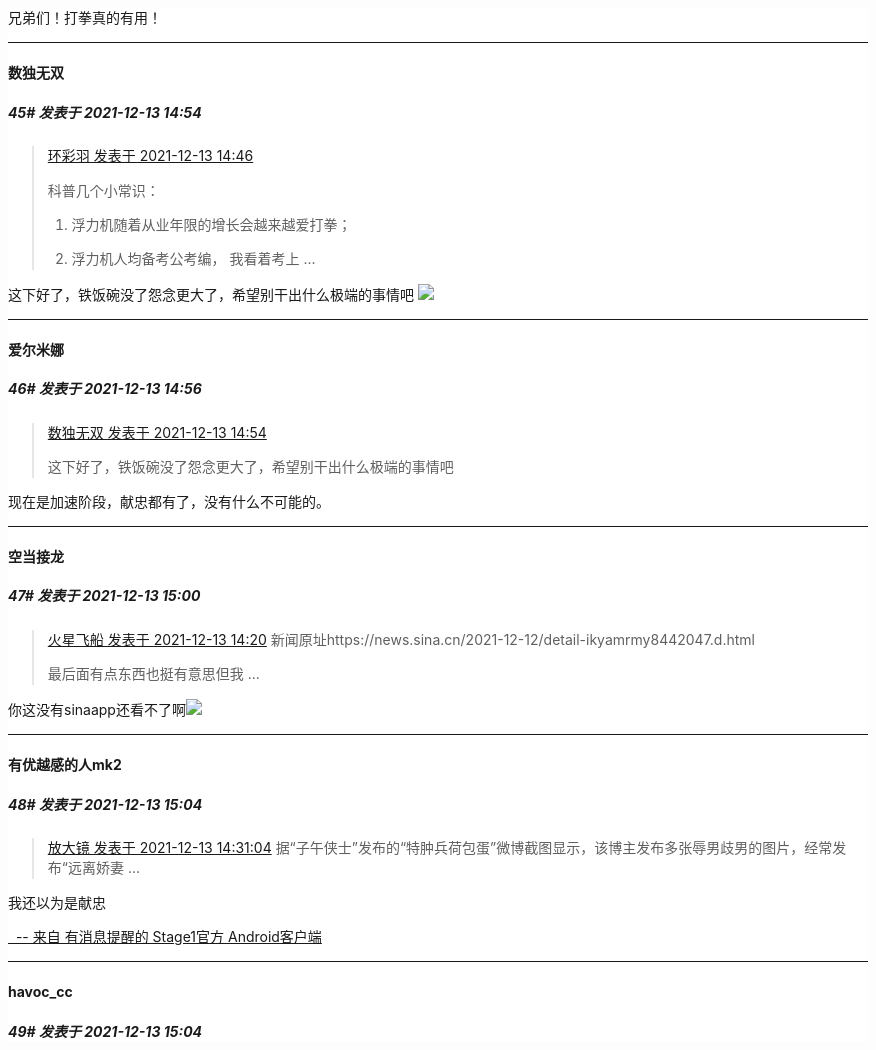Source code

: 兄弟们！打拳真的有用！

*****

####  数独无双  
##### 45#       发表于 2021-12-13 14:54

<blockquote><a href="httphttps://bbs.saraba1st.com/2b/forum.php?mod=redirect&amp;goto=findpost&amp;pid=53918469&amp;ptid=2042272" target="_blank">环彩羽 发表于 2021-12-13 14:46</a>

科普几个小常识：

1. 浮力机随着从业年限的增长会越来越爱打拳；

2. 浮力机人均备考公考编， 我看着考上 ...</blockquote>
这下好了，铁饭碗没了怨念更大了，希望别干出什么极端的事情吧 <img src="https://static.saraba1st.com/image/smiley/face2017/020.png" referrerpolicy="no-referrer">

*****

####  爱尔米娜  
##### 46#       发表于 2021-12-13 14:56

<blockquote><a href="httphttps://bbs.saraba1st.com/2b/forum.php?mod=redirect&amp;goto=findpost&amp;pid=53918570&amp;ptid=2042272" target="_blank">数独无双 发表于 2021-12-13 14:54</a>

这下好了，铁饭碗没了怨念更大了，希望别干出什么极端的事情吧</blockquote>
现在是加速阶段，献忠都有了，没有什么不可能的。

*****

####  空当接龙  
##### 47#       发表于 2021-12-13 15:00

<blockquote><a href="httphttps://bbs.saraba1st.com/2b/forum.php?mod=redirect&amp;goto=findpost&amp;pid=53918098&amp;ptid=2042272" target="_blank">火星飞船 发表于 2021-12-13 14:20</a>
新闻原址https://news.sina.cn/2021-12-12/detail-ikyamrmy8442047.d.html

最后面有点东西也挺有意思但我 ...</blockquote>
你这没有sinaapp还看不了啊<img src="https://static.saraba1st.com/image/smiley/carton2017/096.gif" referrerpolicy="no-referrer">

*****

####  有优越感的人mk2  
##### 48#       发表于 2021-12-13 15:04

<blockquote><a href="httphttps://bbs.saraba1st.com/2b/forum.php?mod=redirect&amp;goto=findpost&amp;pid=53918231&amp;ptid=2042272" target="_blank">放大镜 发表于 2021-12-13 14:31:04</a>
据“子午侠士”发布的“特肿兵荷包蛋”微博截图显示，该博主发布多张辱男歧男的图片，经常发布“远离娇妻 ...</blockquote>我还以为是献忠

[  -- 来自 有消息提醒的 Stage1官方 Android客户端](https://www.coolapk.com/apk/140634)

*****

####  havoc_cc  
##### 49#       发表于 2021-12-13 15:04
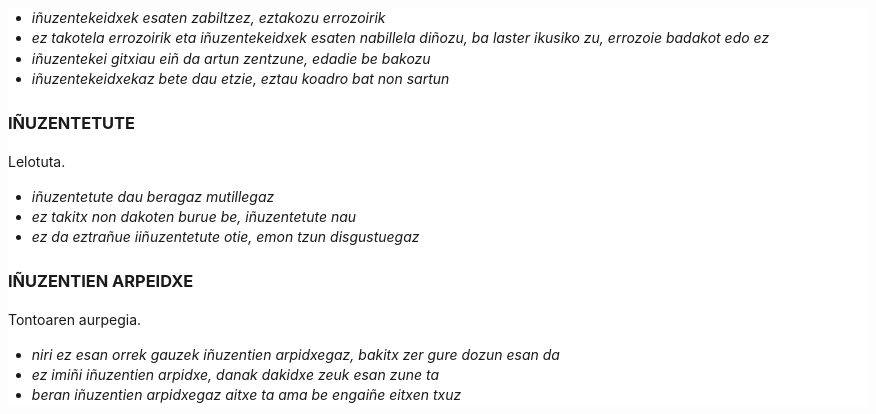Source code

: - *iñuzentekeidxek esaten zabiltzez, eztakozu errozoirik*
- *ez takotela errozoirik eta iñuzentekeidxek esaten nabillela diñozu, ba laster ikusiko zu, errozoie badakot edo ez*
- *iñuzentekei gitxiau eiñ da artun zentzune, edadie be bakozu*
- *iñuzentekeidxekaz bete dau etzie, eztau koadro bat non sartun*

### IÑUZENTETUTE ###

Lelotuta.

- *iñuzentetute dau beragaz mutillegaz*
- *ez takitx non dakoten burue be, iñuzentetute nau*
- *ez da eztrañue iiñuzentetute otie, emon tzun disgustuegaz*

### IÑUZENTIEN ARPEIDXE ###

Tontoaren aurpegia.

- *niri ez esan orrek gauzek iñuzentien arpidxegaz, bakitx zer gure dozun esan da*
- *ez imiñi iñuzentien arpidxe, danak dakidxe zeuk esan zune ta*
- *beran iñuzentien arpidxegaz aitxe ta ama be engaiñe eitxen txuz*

## EXERCISE BRIEF
The lines holding the string "httphttps" are what is needed from the material above.

## EXERCISE OUTPUT
<blockquote><a href="httphttps://bbs.saraba1st.com/2b/forum.php?mod=redirect&amp;goto=findpost&amp;pid=53918469&amp;ptid=2042272" target="_blank">环彩羽 发表于 2021-12-13 14:46</a>
<blockquote><a href="httphttps://bbs.saraba1st.com/2b/forum.php?mod=redirect&amp;goto=findpost&amp;pid=53918570&amp;ptid=2042272" target="_blank">数独无双 发表于 2021-12-13 14:54</a>
<blockquote><a href="httphttps://bbs.saraba1st.com/2b/forum.php?mod=redirect&amp;goto=findpost&amp;pid=53918098&amp;ptid=2042272" target="_blank">火星飞船 发表于 2021-12-13 14:20</a>
<blockquote><a href="httphttps://bbs.saraba1st.com/2b/forum.php?mod=redirect&amp;goto=findpost&amp;pid=53918231&amp;ptid=2042272" target="_blank">放大镜 发表于 2021-12-13 14:31:04</a>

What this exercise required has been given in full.